Как мы любили этот храм, как мать, как родину, как Бога, – одной любовью, и как мы вдохновлялись им. Он был для нас и святилищем, и источником восторгов красоты, – больше у нас ничего не было, но этого было довольно. Мы были привязаны к своему храму исключительно и ревниво, – другие храмы, как даже, например, Кладбищенский, где служил мой отец, были как бы не храмы, полухрамы, лишь этот был настоящим. В нём душа дышала красотой. Он весь был голубой, софийный: особо стояла колокольня, особо храм, род удлинённой базилики, но какой домашний, уютный, тёплый, с теплом намоленных икон (чтимой иконы Тихвинской Божией Матери).
Хора, конечно, не было, да правду сказать, в нём и не нуждались, храм сам пел. Был гнусавый дьячок, наивно любивший свой клирос и право правивший своё клиросное послушание, – бедный, с красным носом, вероятно, от выпивания. Но краса нашего «хора» был бас «Степаныч», пьяница, неизвестно как существовавший. Как сейчас вспоминаю, был он, вероятно, подлинно музыкален, артист в душе, и голос имел прекрасный, благородный, хотя и пропитый, дребезжащий. Как мы трепетали, придёт или не придёт от своего запоя Степаныч петь в Великий четверток («Вечери Твоя Тайныя»), заутреню в Великую субботу («Волною морскою») или в Святую Пасху петь пасхальную заутреню.
А другая краса нашего храма, другой столп нашей эстетики был дьякон: прекрасный тенор, бархатный, музыкальный, задушевный. Тоже пил, и тоже мы трепетали, будет ли в голосе и будет ли петь в Страстную субботу и пасхальную заутреню. И когда оба пели, душа уходила в небеса, горела и трепетала в божественном сиянии. Премудрость Божия смотрела в душу во Славе Своей.

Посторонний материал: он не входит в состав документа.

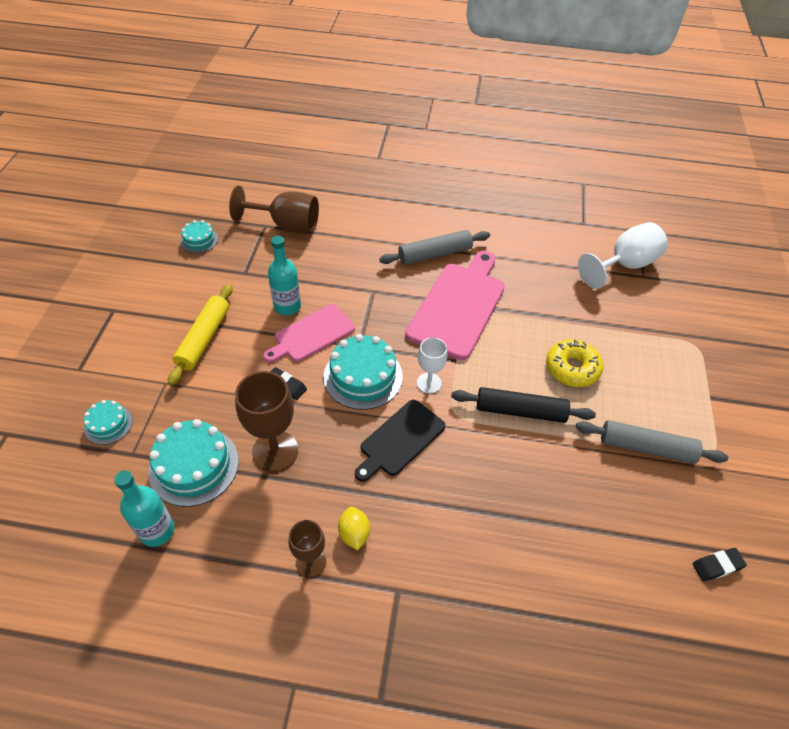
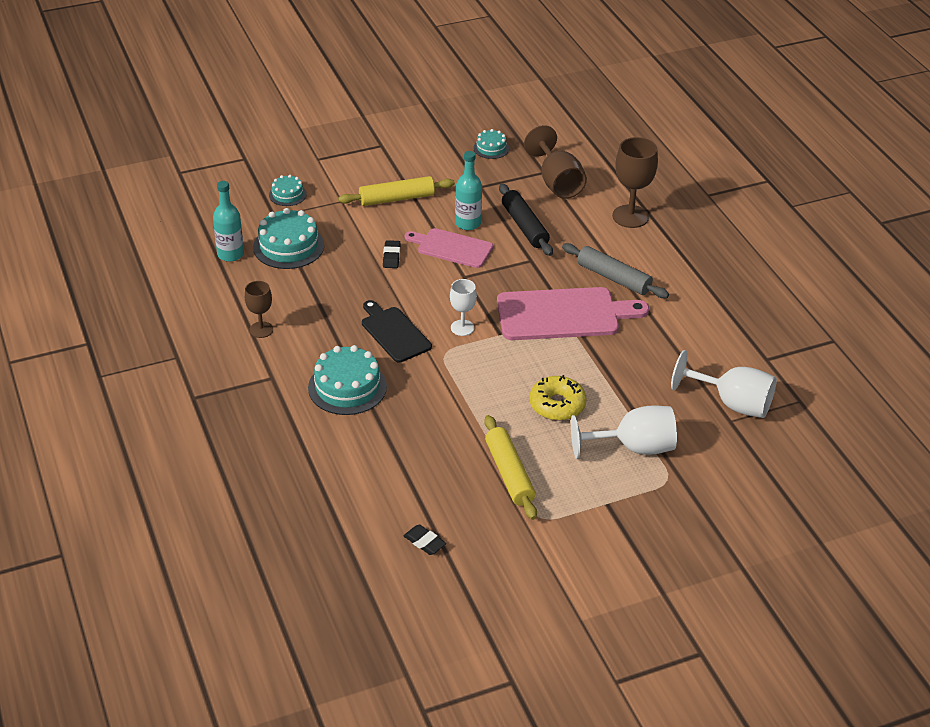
camera: 60 degrees right, 10 degrees down
brown goblet [235,371,298,472] -> brown goblet moved to [612,137,658,228]
turquoise cake [323,334,403,410] -> turquoise cake moved to [308,345,387,415]
yellow lemon [338,507,370,551] -> none
black cutting board [355,400,445,482] -> black cutting board turned 45 degrees clockwise [362,300,432,363]
black rolling pin [451,387,596,423] -> black rolling pin moved to [499,184,553,256]
grey rolling pin [576,420,728,464] -> yellow rolling pin [484,415,537,520]
none -> white goblet [571,405,677,459]

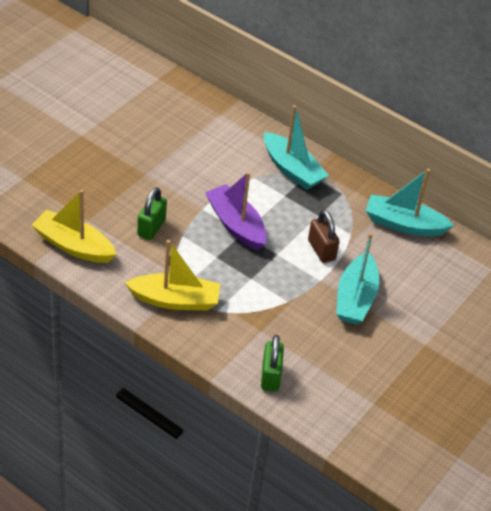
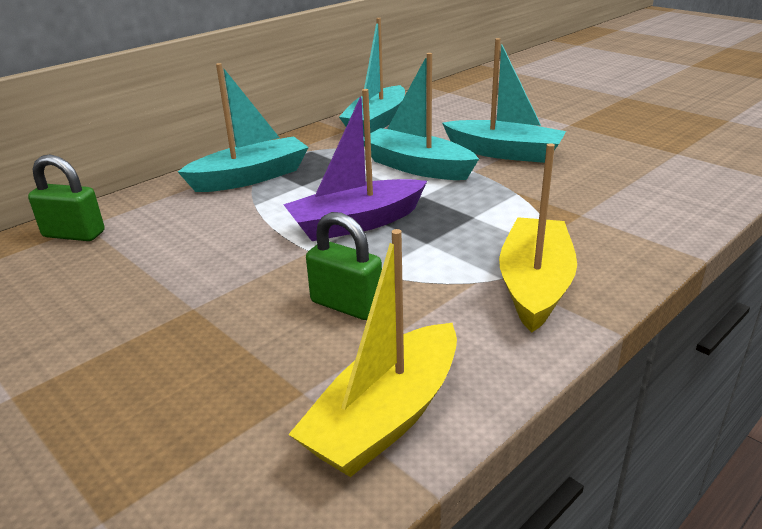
camera: 75 degrees left, 15 degrees down
green padlock [261,335,284,391] -> green padlock moved to [28,154,105,241]
brown padlock [308,210,340,263] -> turquoise boat [363,53,479,180]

Священник отец Иван, старенький, заикающийся, сама простота, сам ничего не вносил от себя в эту эстетику, но и не противоречил ей. Он был принят в это целое, потому что был принят этим храмом. И храм стоял над рекой, на высоте, и окружён был, пусть простым и убогим, цветником. Он тоже жил и дышал одной жизнью с природой. Во время Великого поста, с его печальными, строгими звонами, дивно соединялась музыка бегущих весенних ручьёв, шорохи и шумы ледохода, ширь весеннего разлива, а позже и пасхальная радость нежной трепетной весны. А в день Успения его икона была неизменно украшена осенними астрами, бархотками и резедой, и их благоухание с тех пор трогает сердце радостью Успения. Это не внешняя только ассоциация, но благоухание от гроба Пречистой. И уже свежеющие лунные вечера над рекой с площадки около храма…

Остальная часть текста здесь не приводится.